__What is needed__: Reproduce the text read from the listing below word for word, keeping every line in its original order. Leave the pictures out.

__Data listing__:
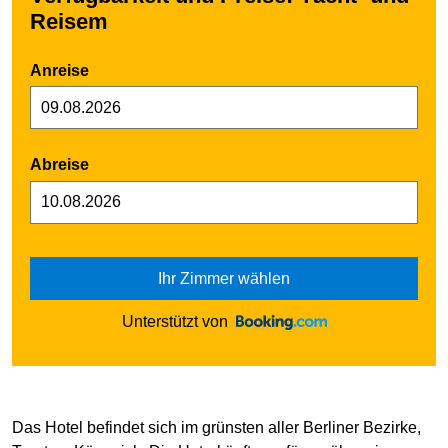
Reisem
Anreise
Abreise
Ihr Zimmer wählen
Unterstützt von
Das Hotel befindet sich im grünsten aller Berliner Bezirke,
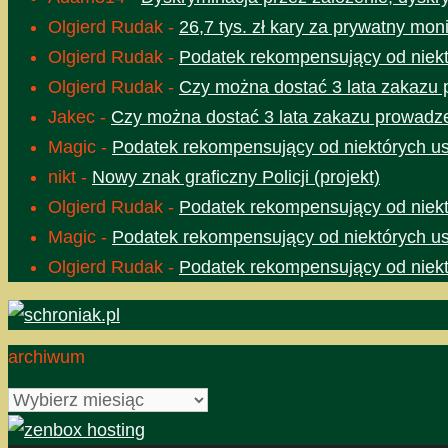
Olgierd Rudak
-
26,7 tys. zł kary za prywatny moni
Olgierd Rudak
-
Podatek rekompensujący od niektó
Olgierd Rudak
-
Czy można dostać 3 lata zakazu 
Jakec
-
Czy można dostać 3 lata zakazu prowadze
Magic
-
Podatek rekompensujący od niektórych usł
nikt
-
Nowy znak graficzny Policji (projekt)
Olgierd Rudak
-
Podatek rekompensujący od niektó
Magic
-
Podatek rekompensujący od niektórych usł
Olgierd Rudak
-
Podatek rekompensujący od niektó
archiwum
archiwum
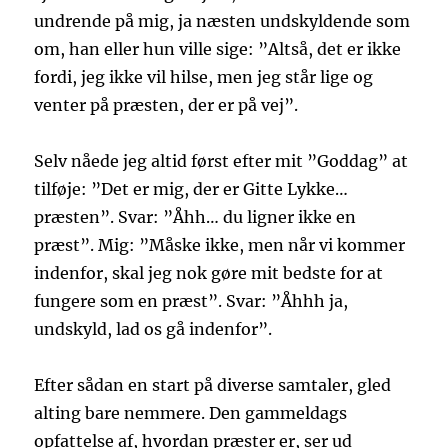
undrende på mig, ja næsten undskyldende som
om, han eller hun ville sige: ”Altså, det er ikke
fordi, jeg ikke vil hilse, men jeg står lige og
venter på præsten, der er på vej”.
Selv nåede jeg altid først efter mit ”Goddag” at
tilføje: ”Det er mig, der er Gitte Lykke…
præsten”. Svar: ”Åhh… du ligner ikke en
præst”. Mig: ”Måske ikke, men når vi kommer
indenfor, skal jeg nok gøre mit bedste for at
fungere som en præst”. Svar: ”Åhhh ja,
undskyld, lad os gå indenfor”.
Efter sådan en start på diverse samtaler, gled
alting bare nemmere. Den gammeldags
opfattelse af, hvordan præster er, ser ud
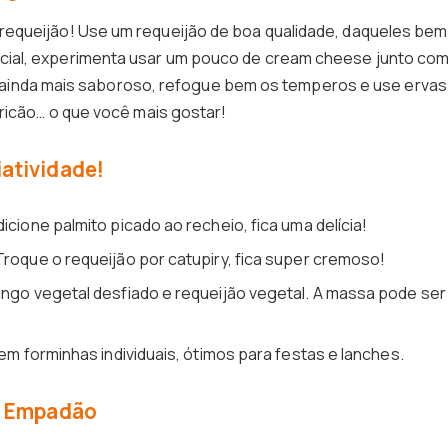
equeijão! Use um requeijão de boa qualidade, daqueles bem
ial, experimenta usar um pouco de cream cheese junto com
eio ainda mais saboroso, refogue bem os temperos e use ervas
ericão… o que você mais gostar!
atividade!
icione palmito picado ao recheio, fica uma delícia!
roque o requeijão por catupiry, fica super cremoso!
ngo vegetal desfiado e requeijão vegetal. A massa pode ser
m forminhas individuais, ótimos para festas e lanches.
eu Empadão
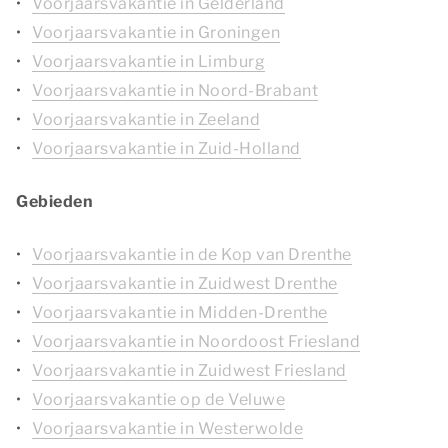
Voorjaarsvakantie in Gelderland
Voorjaarsvakantie in Groningen
Voorjaarsvakantie in Limburg
Voorjaarsvakantie in Noord-Brabant
Voorjaarsvakantie in Zeeland
Voorjaarsvakantie in Zuid-Holland
Gebieden
Voorjaarsvakantie in de Kop van Drenthe
Voorjaarsvakantie in Zuidwest Drenthe
Voorjaarsvakantie in Midden-Drenthe
Voorjaarsvakantie in Noordoost Friesland
Voorjaarsvakantie in Zuidwest Friesland
Voorjaarsvakantie op de Veluwe
Voorjaarsvakantie in Westerwolde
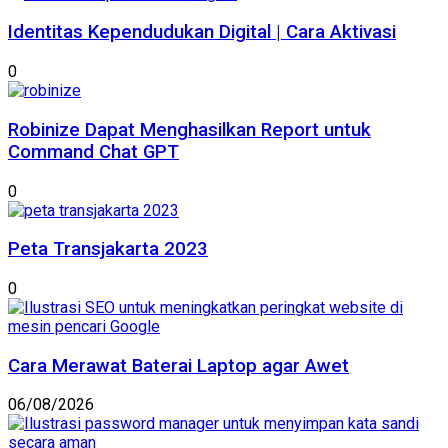
Identitas Kependudukan Digital | Cara Aktivasi
0
Robinize Dapat Menghasilkan Report untuk
Command Chat GPT
0
Peta Transjakarta 2023
0
Cara Merawat Baterai Laptop agar Awet
06/08/2026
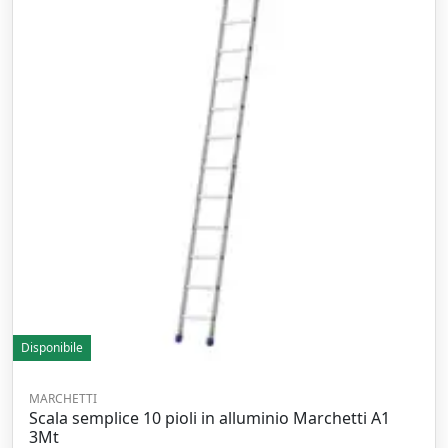
Disponibile
MARCHETTI
Scala semplice 10 pioli in alluminio Marchetti A1
3Mt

__Response to the exercise__:
Reisem
Anreise
Abreise
Ihr Zimmer wählen
Unterstützt von
Das Hotel befindet sich im grünsten aller Berliner Bezirke,
Olgierd Rudak
-
26,7 tys. zł kary za prywatny moni
Olgierd Rudak
-
Podatek rekompensujący od niektó
Olgierd Rudak
-
Czy można dostać 3 lata zakazu 
Jakec
-
Czy można dostać 3 lata zakazu prowadze
Magic
-
Podatek rekompensujący od niektórych usł
nikt
-
Nowy znak graficzny Policji (projekt)
Olgierd Rudak
-
Podatek rekompensujący od niektó
Magic
-
Podatek rekompensujący od niektórych usł
Olgierd Rudak
-
Podatek rekompensujący od niektó
archiwum
archiwum
undrende på mig, ja næsten undskyldende som
om, han eller hun ville sige: ”Altså, det er ikke
fordi, jeg ikke vil hilse, men jeg står lige og
venter på præsten, der er på vej”.
Selv nåede jeg altid først efter mit ”Goddag” at
tilføje: ”Det er mig, der er Gitte Lykke…
præsten”. Svar: ”Åhh… du ligner ikke en
præst”. Mig: ”Måske ikke, men når vi kommer
indenfor, skal jeg nok gøre mit bedste for at
fungere som en præst”. Svar: ”Åhhh ja,
undskyld, lad os gå indenfor”.
Efter sådan en start på diverse samtaler, gled
alting bare nemmere. Den gammeldags
opfattelse af, hvordan præster er, ser ud
equeijão! Use um requeijão de boa qualidade, daqueles bem
ial, experimenta usar um pouco de cream cheese junto com
eio ainda mais saboroso, refogue bem os temperos e use ervas
ericão… o que você mais gostar!
atividade!
icione palmito picado ao recheio, fica uma delícia!
roque o requeijão por catupiry, fica super cremoso!
ngo vegetal desfiado e requeijão vegetal. A massa pode ser
m forminhas individuais, ótimos para festas e lanches.
eu Empadão
Voorjaarsvakantie in Gelderland
Voorjaarsvakantie in Groningen
Voorjaarsvakantie in Limburg
Voorjaarsvakantie in Noord-Brabant
Voorjaarsvakantie in Zeeland
Voorjaarsvakantie in Zuid-Holland
Gebieden
Voorjaarsvakantie in de Kop van Drenthe
Voorjaarsvakantie in Zuidwest Drenthe
Voorjaarsvakantie in Midden-Drenthe
Voorjaarsvakantie in Noordoost Friesland
Voorjaarsvakantie in Zuidwest Friesland
Voorjaarsvakantie op de Veluwe
Voorjaarsvakantie in Westerwolde
Identitas Kependudukan Digital | Cara Aktivasi
0
Robinize Dapat Menghasilkan Report untuk
Command Chat GPT
0
Peta Transjakarta 2023
0
Cara Merawat Baterai Laptop agar Awet
06/08/2026
Disponibile
MARCHETTI
Scala semplice 10 pioli in alluminio Marchetti A1
3Mt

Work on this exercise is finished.